■ Request:
Rewrite the listing below as a numbered list with blank lines left out, starting with the line that contains "pose: elev=283.7 azim=217.8" and going on through the line that contains "Dot at: (325, 261)". Leave the pictures out of your answer.

■ Task data:
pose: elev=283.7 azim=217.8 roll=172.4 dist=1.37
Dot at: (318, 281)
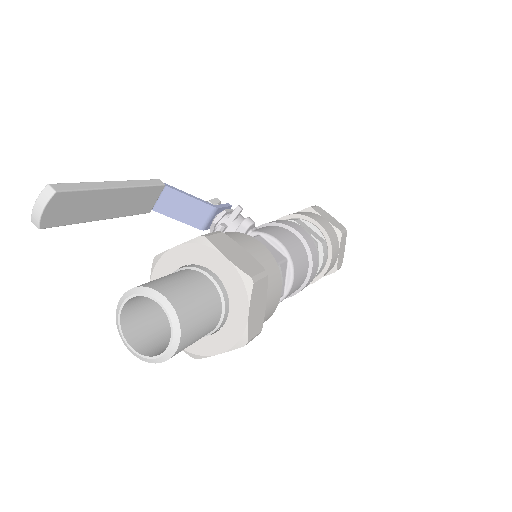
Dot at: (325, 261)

--

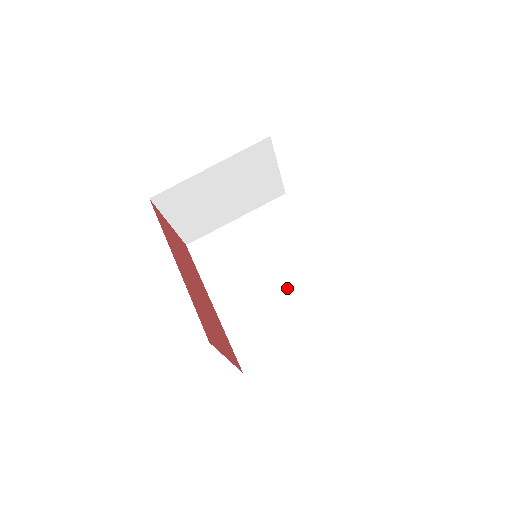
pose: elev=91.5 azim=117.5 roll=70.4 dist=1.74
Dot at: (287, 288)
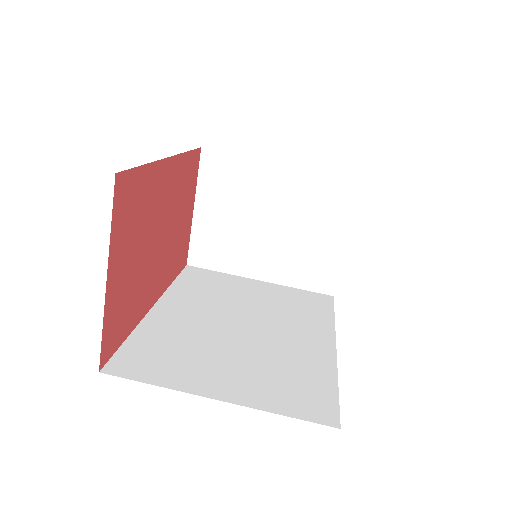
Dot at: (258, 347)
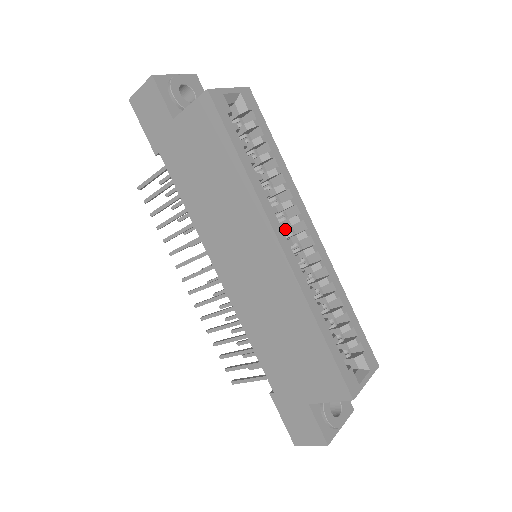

■ Exercise response:
1. pose: elev=283.7 azim=217.8 roll=172.4 dist=1.37
2. Dot at: (318, 281)
3. Dot at: (325, 261)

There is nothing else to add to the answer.